I think we understand that it is one handover sheet per shift (could you be given more than 1 sheet?) and she can't possibly have had 257 shifts in one year (a regular 5 day week is about 230 shifts, and nurses on 12 hour shifts average less than a 4 day week) - nor would any of her explanations make any sense at all and would be immediately called out by police/prosecution if she had in fact taken home every single handover sheet for a year while saying she may have taken some home accidentally at times.
One presumes that most of the time she disposed of them before leaving the hospital, sometimes they were forgotten in a pocket or her bag after a shift, it may be that the ones left are not even all the ones she forgot about and she managed to dispose of some at later dates - it certainly doesn't seem like she was stashing them away in a particular place to take out and read over and over.
This all happened on one particular shift, no? I wouldn't characterise that as representative of a pattern of behaviour.
And this is evidence of what exactly? Seems the sort of reaction one might easily encounter regardless of whether everything was done correctly, sometimes you do everything correctly but someone else didn't prepare the relative for what was to come, sometimes good doctors and nurses say the wrong thing.
Same event as above or a second time this occurred?
This happens often, I was advised by my colleagues to take a break last week, I routinely advise colleagues to take a break. I assume this is the "I know my own feelings" abrupt response? I imagine everyone on the team was advised at times to take a break, sometimes they did, sometimes they didn't, the main difference is we haven't been scrutinising them for 6 months and 6 years before that. We don't seem to have this over and over again, and there was no real sign that anyone felt she was doing a less than excellent job (except the consultants) until it all came to a head.

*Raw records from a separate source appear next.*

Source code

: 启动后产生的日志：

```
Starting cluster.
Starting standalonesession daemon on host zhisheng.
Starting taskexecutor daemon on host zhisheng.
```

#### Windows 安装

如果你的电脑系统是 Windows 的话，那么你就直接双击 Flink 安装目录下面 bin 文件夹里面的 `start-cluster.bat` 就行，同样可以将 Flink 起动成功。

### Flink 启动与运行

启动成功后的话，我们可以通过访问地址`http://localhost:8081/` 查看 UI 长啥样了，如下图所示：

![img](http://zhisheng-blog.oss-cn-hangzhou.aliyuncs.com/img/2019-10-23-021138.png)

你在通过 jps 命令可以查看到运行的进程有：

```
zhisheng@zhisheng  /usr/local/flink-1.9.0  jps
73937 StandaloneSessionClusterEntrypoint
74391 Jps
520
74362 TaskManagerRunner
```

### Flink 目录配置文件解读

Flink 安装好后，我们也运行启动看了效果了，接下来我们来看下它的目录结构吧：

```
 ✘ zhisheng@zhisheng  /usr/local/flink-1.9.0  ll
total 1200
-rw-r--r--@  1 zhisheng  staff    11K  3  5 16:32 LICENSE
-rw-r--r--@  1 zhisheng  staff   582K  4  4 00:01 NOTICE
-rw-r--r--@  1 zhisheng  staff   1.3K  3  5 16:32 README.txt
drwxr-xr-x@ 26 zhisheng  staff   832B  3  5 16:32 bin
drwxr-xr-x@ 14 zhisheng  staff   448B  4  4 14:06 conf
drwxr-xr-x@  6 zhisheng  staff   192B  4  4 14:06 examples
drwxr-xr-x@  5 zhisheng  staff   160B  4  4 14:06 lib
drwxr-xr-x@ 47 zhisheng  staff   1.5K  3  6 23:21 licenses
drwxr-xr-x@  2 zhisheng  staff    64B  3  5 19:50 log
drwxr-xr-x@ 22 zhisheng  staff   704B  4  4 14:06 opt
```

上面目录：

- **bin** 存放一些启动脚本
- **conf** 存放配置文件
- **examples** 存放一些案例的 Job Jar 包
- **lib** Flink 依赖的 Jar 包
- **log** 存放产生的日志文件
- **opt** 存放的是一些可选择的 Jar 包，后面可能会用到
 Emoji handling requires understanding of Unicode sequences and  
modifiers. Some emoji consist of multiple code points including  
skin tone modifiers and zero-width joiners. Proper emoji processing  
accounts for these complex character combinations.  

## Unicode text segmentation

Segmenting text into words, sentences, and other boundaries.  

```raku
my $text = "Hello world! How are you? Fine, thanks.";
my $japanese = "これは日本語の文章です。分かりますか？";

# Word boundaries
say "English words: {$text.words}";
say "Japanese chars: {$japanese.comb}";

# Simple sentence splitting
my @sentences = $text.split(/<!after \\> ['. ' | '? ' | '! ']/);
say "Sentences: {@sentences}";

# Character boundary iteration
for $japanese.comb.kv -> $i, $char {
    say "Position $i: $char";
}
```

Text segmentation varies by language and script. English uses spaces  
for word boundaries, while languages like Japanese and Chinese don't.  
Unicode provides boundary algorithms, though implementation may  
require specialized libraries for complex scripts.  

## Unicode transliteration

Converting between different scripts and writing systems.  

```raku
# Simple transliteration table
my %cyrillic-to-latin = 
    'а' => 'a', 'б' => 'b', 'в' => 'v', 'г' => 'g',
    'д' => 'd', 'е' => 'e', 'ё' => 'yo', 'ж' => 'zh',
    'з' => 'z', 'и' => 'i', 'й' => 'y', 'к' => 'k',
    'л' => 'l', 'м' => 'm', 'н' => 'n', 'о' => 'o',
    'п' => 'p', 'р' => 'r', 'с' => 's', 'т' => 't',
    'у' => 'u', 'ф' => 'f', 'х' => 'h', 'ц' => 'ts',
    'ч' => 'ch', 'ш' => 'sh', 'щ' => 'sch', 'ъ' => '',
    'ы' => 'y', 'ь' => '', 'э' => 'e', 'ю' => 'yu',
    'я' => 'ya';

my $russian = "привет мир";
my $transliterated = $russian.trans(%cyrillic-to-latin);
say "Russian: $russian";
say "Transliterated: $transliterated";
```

Have followed pretty closely, just not constantly. Kept apprised of the evidence, but not really followed the discussion since about child E or F or something, just dipped in and out - sorry if that wasn't clear.
I don't think apart from the massive trawling operation, it amounts to anything out of the ordinary. When you take snippets out of context from over a year and put them all together and frame them the way the prosecution has, it looks like a lot more than it is and I'm sure they could do the same for almost every nurse that worked there, even if it looked a bit different.
I think under different circumstances, if the 257 handover notes came to light, they might be forced to act in some way on that, but I also think you'd be able to find other people with similar accumulated volumes that they've never gotten round to disposing of. Certainly would cause quite a problem if you fired everyone who'd brought home handover notes 257 or more times over several years - though I'd expect in most cases they'd have been properly disposed of.